Each line that has the string "Estudio" must be copied from the records below.

[EXTRACTED RECORDS — start]

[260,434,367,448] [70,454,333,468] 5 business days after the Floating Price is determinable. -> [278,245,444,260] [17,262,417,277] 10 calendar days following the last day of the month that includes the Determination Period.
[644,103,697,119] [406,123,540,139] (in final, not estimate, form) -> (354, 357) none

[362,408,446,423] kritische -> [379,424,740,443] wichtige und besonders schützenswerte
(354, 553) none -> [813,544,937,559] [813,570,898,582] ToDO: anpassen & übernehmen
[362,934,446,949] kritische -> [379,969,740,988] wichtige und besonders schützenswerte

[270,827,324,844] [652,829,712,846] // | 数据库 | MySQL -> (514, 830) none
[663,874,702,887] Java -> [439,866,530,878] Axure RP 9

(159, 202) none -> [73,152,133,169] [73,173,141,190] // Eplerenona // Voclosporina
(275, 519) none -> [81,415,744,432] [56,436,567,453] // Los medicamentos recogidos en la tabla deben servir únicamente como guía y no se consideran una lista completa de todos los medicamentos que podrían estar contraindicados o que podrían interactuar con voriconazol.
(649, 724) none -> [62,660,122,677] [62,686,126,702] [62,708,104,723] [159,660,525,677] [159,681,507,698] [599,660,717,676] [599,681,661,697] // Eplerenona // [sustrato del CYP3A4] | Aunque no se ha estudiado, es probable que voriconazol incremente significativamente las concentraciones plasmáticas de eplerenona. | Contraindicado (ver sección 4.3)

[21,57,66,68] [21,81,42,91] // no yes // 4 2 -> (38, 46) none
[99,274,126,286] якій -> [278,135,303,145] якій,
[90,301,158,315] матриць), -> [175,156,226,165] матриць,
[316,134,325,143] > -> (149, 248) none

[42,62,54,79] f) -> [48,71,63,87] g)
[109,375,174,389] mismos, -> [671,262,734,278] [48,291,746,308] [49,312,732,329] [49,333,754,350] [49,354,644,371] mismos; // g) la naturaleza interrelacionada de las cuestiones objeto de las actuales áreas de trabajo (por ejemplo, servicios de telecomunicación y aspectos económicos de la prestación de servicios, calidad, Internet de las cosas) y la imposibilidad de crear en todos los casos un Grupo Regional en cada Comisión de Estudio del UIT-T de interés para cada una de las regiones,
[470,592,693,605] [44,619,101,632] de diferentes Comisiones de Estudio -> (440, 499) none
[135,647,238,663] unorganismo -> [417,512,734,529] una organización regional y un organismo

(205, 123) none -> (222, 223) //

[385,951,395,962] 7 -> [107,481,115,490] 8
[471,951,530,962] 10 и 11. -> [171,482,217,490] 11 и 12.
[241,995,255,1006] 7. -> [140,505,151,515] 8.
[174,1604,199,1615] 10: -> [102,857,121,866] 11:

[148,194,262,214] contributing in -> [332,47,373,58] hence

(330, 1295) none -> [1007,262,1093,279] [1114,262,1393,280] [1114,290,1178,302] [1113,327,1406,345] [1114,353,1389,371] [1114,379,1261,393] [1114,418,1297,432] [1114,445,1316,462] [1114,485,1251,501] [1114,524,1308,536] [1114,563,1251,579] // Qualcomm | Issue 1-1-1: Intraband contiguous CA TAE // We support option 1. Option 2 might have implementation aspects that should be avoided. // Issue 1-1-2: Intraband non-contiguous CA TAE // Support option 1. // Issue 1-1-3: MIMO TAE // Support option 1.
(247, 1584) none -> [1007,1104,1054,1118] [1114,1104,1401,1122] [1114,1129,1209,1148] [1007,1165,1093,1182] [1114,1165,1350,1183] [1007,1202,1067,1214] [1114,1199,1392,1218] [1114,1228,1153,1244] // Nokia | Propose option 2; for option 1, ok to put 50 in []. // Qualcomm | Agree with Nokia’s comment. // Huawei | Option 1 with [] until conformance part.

[EXTRACTED RECORDS — finish]

* SOLUTION FOR THIS EXERCISE *
[109,375,174,389] mismos, -> [671,262,734,278] [48,291,746,308] [49,312,732,329] [49,333,754,350] [49,354,644,371] mismos; // g) la naturaleza interrelacionada de las cuestiones objeto de las actuales áreas de trabajo (por ejemplo, servicios de telecomunicación y aspectos económicos de la prestación de servicios, calidad, Internet de las cosas) y la imposibilidad de crear en todos los casos un Grupo Regional en cada Comisión de Estudio del UIT-T de interés para cada una de las regiones,
[470,592,693,605] [44,619,101,632] de diferentes Comisiones de Estudio -> (440, 499) none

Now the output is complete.